- Coat of arms
- Location of Gmina Stara Kiszewa
- Coordinates (Stara Kiszewa): 53°59′24″N 18°10′9″E﻿ / ﻿53.99000°N 18.16917°E
- Country: Poland
- Voivodeship: Pomeranian
- County: Kościerzyna
- Seat: Stara Kiszewa

Area
- • Total: 213.1 km^{2} (82.3 sq mi)

Population (2022)
- • Total: 6,776
- • Density: 32/km^{2} (82/sq mi)
- Website: http://www.starakiszewa.pl

= Gmina Stara Kiszewa =

Gmina Stara Kiszewa is a rural gmina (administrative district) in Kościerzyna County, Pomeranian Voivodeship, in northern Poland.
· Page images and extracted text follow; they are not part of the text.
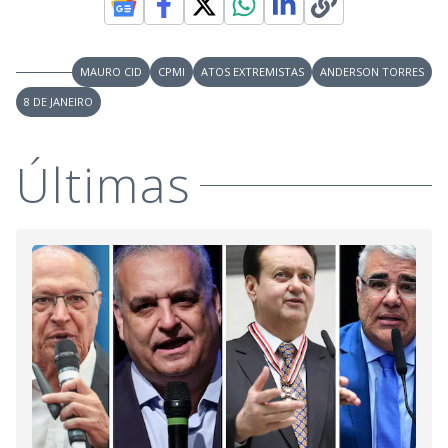
MAURO CID
CPMI
ATOS EXTREMISTAS
ANDERSON TORRES
8 DE JANEIRO
Últimas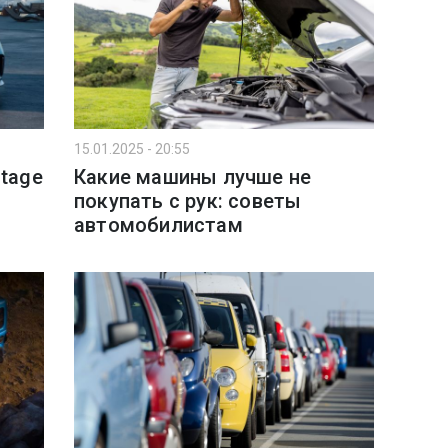
15.01.2025 - 20:55
ntage
Какие машины лучше не
покупать с рук: советы
автомобилистам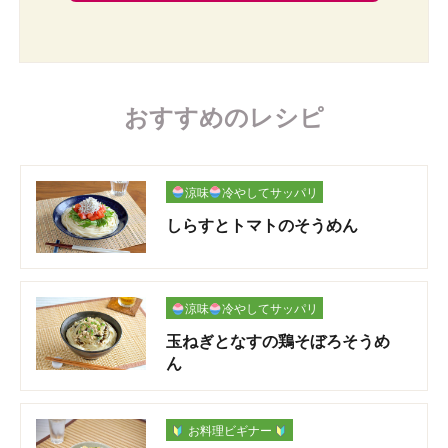
おすすめのレシピ
涼味
冷やしてサッパリ
しらすとトマトのそうめん
涼味
冷やしてサッパリ
玉ねぎとなすの鶏そぼろそうめ
ん
お料理ビギナー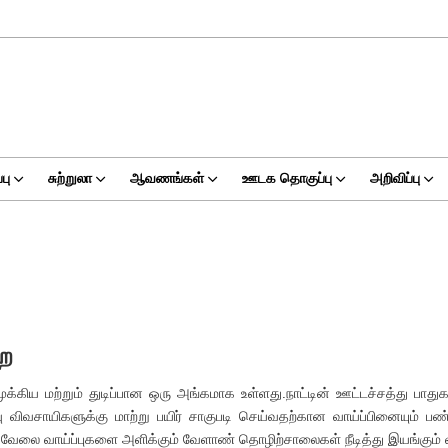
பு
சுற்றுலா
ஆவணங்கள்
ஊடக தொகுப்பு
அறிவிப்பு
றை
்கிய மற்றும் துடிப்பான ஒரு அங்கமாக உள்ளது.நாட்டின் ஊட்டச்சத்து பாதுகாப
ிவு விவசாயிகளுக்கு மாற்று பயிர் சாகுபடி செய்வதற்கான வாய்ப்பினையும்
லை வாய்ப்புகளை அளிக்கும் வேளாண் தொழிற்சாலைகள் நீடித்து இயங்கும் வாய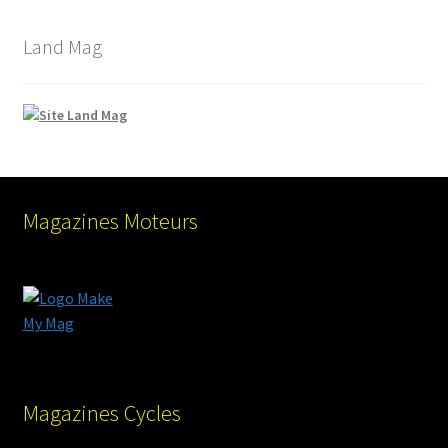
Land Mag
Magazines Moteurs
Magazines Cycles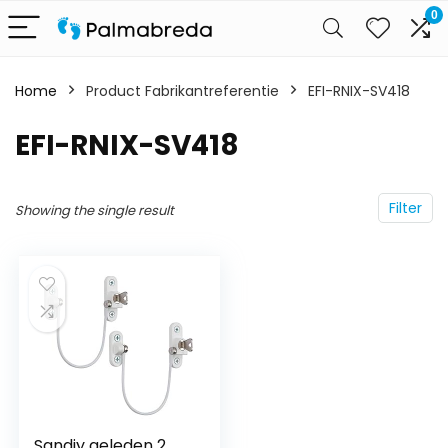
0
Home
Product Fabrikantreferentie
‎EFI-RNIX-SV418
‎EFI-RNIX-SV418
Filter
Showing the single result
Sandiy geleden 2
Its seat is the village of Stara Kiszewa, which lies approximately 19 km south-east of Kościerzyna and 52 km south-west of the regional capital Gdańsk.

The gmina covers an area of 213.1 km2; as of 2022, its total population is 6,776.

The gmina contains part of the protected area called Wdydze Landscape Park.

==Villages==
Gmina Stara Kiszewa contains the villages and settlements of Bąk, Bartoszylas, Bestra Suka, Bożepole Szlacheckie, Chrósty, Chwarzenko, Chwarzno, Cięgardło, Czerniki, Dolne Maliki, Drzewiny, Dubryk, Foshuta, Góra, Górne Maliki, Grzybno, Hamerbark, Kalk, Kobyle, Konarzyny, Kozia, Łasinek, Lipy, Lisia Huta, Madera, Nowe Polaszki, Nowiny, Nowy Bukowiec, Nowy Dworzec, Olpuch, Olpuch-Dworzec, Pałubin, Pikowo, Portygała, Ruda, Stara Kiszewa, Stare Polaszki, Stary Bukowiec, Struga, Strzelki, Tramkule, Warszawa, Wilcze Błota Kościerskie, Wygonin, Zamek Kiszewski and Zomrze.

==Neighbouring gminas==
Gmina Stara Kiszewa is bordered by the gminas of Czersk, Kaliska, Karsin, Kościerzyna, Liniewo, Skarszewy and Zblewo.